The person who truly understood Rama as a person, as a king, and as a husband was Sita. A telling instance is when she as a newly-married bride, tells her assessment of Rama to Arundhati; she uses the word Anukrosha to describe his character. The word Anukrosha is derived from Anu+Krosha, which literally means “one who weeps with you,” (Krosha=Weep) or generally speaking, it means, empathy, compassion, and tenderness, which I think is more important than mere verbal proclamations of everlasting love. Anukrosha also means the ability/quality to experience an other person’s pain as if it were your own.

Several instances of Rama’s character as a husband can be gleaned from his despair when Sita is kidnapped. He gazes at the moon in the hope that Sita at the same time would do similarly, and at least in this expression, he can meet her. He is reminded of Sita at every instance in his quest to rescue her: the mountains, in the character of Jatayu, who is blessed because he fought Ravana to rescue her, in the rivers, and the air. Personally, I find the greatest expression of his spousal love in the incident where he chases Maricha who has taken the form of a golden deer. Despite his knowledge that a golden deer cannot physically exist, he goes behind it for the sole reason that Sita asked for it. And that incident is perhaps the greatest irony of Ramayana: he is separated from Sita because he loves her dearly.
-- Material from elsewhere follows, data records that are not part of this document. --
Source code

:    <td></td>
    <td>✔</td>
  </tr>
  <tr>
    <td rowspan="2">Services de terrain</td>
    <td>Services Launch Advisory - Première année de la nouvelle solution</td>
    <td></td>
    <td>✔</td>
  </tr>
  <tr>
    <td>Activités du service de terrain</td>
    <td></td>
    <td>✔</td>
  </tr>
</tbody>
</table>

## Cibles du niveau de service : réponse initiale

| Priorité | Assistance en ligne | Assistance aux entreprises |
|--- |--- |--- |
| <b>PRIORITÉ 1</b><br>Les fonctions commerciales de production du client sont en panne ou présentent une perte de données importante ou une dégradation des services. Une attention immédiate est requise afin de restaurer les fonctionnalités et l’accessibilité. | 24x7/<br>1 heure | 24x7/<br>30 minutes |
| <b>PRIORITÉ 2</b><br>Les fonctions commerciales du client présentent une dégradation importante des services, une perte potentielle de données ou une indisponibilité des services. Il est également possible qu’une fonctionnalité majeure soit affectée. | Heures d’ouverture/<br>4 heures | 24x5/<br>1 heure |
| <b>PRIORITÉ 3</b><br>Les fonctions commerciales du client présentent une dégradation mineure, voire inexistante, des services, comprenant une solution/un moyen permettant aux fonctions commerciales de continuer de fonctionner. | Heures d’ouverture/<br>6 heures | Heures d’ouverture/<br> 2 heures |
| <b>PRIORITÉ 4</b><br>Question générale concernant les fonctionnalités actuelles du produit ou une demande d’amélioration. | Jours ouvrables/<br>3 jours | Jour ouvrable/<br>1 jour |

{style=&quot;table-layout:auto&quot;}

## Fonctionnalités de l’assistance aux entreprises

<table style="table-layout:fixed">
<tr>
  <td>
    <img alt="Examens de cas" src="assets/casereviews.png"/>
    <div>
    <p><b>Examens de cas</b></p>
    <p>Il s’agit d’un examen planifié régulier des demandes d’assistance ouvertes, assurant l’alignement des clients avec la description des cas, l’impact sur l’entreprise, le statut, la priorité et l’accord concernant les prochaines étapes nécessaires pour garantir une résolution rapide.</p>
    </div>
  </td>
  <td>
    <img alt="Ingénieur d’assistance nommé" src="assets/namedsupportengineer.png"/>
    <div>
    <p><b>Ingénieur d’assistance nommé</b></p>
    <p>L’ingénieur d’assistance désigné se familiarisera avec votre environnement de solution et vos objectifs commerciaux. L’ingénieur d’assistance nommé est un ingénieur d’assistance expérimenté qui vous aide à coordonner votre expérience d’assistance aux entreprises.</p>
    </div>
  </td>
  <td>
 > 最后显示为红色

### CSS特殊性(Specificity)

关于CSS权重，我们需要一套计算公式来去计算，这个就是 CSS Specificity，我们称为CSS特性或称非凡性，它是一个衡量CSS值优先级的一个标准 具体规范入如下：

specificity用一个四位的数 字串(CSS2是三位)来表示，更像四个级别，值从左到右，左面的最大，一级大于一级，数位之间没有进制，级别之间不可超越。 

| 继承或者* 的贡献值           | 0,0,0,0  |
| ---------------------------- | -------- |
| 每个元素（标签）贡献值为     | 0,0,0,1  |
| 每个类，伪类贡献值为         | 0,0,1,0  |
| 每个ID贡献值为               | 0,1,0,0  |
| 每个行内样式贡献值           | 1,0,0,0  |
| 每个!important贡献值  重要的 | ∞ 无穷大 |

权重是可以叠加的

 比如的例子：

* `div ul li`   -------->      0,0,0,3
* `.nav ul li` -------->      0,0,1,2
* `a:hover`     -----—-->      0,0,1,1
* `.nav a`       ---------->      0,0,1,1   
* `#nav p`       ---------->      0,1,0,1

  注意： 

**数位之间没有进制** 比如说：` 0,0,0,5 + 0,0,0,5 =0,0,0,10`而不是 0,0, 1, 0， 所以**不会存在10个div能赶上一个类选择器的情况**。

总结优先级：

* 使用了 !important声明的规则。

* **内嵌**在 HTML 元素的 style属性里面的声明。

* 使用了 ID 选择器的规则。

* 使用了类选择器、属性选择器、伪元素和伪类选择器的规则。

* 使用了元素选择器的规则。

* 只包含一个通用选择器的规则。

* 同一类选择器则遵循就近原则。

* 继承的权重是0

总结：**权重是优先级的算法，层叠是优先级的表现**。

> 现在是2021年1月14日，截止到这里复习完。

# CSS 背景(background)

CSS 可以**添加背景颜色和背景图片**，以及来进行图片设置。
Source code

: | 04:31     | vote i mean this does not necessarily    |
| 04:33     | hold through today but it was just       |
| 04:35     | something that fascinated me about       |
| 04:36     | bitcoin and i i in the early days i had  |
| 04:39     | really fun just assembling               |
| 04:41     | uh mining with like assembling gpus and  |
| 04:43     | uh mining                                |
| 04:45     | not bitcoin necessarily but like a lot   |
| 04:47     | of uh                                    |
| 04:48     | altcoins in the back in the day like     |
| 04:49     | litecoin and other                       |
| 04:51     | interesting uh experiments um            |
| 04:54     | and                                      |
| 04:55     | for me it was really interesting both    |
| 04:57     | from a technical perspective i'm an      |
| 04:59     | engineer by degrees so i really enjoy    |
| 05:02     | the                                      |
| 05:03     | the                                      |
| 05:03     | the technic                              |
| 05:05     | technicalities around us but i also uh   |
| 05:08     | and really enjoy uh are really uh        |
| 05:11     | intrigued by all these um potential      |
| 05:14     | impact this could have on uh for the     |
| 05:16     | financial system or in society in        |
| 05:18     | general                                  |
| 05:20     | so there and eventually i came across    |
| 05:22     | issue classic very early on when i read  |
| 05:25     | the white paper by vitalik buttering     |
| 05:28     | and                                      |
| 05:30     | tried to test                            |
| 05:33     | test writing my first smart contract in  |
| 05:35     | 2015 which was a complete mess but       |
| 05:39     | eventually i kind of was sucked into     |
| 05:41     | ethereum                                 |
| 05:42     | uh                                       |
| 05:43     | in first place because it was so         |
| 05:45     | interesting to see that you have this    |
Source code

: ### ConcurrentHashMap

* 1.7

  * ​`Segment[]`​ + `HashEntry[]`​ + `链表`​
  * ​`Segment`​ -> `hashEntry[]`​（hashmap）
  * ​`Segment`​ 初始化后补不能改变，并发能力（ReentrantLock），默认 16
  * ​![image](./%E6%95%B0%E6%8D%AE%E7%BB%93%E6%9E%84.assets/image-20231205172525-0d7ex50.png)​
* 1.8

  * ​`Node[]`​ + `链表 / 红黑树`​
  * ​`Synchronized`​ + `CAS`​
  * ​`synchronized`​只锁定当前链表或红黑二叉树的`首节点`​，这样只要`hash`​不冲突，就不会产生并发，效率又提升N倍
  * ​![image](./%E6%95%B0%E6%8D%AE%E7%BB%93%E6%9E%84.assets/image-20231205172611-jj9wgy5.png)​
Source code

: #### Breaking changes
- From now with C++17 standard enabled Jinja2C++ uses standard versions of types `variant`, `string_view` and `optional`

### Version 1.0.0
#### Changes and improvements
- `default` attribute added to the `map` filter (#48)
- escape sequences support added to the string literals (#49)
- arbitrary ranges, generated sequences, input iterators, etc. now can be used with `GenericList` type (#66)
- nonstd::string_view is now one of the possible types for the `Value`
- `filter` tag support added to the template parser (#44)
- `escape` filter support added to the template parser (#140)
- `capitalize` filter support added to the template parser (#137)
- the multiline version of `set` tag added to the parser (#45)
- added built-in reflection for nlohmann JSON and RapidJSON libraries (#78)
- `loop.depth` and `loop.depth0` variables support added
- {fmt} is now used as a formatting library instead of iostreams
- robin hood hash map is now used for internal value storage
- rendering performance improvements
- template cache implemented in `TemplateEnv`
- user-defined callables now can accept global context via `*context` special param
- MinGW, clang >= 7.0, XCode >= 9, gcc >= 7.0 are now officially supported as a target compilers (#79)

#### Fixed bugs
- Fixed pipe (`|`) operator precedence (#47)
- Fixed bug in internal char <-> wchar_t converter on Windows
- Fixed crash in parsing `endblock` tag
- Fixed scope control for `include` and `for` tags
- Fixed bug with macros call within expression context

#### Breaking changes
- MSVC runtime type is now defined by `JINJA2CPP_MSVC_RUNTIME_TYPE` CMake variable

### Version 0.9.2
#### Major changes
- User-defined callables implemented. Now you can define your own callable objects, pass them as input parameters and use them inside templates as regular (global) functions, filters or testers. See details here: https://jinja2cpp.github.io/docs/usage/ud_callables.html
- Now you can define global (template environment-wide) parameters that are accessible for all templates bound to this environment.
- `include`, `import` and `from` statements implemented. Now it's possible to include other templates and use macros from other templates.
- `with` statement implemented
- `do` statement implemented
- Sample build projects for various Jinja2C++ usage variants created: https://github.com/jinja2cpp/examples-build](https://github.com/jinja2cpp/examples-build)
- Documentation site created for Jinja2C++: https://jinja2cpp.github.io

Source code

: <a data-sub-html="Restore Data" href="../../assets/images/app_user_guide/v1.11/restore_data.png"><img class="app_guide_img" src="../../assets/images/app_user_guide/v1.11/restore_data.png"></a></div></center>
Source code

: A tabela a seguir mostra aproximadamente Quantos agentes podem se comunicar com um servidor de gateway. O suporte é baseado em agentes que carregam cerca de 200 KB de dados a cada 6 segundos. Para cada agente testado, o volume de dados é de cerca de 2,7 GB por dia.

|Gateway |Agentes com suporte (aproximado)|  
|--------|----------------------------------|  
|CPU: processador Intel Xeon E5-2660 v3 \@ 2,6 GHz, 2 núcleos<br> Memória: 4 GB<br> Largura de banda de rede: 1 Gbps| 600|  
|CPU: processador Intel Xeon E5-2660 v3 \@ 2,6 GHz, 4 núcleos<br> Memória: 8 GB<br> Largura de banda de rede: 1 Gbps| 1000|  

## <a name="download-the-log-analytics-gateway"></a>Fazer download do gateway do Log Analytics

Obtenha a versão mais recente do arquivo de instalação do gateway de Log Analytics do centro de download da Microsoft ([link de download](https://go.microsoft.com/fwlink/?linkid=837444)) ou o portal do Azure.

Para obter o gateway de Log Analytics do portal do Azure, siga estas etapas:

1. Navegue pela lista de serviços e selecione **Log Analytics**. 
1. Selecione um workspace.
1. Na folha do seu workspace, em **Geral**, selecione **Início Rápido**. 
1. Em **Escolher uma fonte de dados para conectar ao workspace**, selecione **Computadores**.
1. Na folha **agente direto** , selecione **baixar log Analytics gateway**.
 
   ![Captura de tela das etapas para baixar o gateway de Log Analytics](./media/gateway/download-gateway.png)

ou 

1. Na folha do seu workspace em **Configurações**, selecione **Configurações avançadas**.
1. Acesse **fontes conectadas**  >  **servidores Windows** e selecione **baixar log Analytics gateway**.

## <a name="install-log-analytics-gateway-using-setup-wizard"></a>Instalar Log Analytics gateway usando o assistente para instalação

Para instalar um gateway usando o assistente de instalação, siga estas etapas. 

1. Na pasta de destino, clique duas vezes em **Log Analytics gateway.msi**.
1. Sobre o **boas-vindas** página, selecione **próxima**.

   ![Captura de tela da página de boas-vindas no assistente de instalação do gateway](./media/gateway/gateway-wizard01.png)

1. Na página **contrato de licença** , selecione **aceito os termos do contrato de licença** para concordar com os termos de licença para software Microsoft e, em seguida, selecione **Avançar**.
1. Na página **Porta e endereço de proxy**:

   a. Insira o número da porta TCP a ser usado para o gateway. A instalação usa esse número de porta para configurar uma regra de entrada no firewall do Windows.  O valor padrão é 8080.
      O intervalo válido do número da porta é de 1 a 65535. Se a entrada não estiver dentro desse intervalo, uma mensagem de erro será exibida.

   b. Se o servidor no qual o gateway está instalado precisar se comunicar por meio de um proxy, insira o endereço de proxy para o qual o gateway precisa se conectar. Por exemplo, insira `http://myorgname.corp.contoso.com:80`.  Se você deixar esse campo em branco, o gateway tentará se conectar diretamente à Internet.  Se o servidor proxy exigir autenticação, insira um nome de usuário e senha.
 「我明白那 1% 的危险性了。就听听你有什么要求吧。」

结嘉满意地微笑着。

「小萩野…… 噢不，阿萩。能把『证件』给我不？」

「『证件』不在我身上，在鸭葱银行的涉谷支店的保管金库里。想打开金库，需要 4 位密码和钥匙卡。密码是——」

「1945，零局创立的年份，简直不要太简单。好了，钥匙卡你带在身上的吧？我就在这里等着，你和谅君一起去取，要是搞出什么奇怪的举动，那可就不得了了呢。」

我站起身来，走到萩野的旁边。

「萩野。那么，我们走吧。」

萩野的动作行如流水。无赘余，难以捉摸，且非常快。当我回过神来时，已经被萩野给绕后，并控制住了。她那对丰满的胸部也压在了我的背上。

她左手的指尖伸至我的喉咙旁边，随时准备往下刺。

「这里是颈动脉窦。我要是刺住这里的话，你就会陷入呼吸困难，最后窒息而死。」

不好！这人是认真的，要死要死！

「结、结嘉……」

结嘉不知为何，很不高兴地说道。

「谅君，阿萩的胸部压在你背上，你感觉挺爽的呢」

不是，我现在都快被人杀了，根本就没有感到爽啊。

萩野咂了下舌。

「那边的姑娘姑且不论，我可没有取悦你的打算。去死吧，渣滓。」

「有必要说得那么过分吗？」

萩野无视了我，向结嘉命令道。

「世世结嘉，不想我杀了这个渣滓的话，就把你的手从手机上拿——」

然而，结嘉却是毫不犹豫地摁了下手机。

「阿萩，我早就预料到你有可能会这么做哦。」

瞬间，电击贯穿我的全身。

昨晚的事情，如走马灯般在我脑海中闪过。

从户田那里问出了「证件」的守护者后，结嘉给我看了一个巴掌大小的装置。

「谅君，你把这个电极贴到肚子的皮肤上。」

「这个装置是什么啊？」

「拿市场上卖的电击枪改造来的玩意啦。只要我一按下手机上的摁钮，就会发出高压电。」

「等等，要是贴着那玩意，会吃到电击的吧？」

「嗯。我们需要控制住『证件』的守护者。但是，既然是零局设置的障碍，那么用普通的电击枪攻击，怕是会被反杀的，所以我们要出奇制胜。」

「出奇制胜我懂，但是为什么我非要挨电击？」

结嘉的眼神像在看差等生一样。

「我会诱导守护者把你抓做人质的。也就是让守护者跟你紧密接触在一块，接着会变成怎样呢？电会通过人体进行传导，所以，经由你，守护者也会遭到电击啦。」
It is also important to analyze Rama’s role as a husband keeping in perspective the socio-historical context. His own father had three wives and innumerable other…err…concubines. Which tells us that the society of that time accepted this kind of an arrangement. Trying to impose the mores of our own time to an entirely different, historical period to analyze Rama’s character is fallacious, to say the least. Yet, Rama in such a period married and stuck to only one woman throughout his life. The golden idol of Sita at the Ashwamedha yaga is significant here. If Rama had so wished, he could’ve remarried if only to fulfill the condition of the Ashwamedha yaga. Instead, he chose to symbolize–in the form of a golden idol–and reaffirm that only Sita was (is) his wife.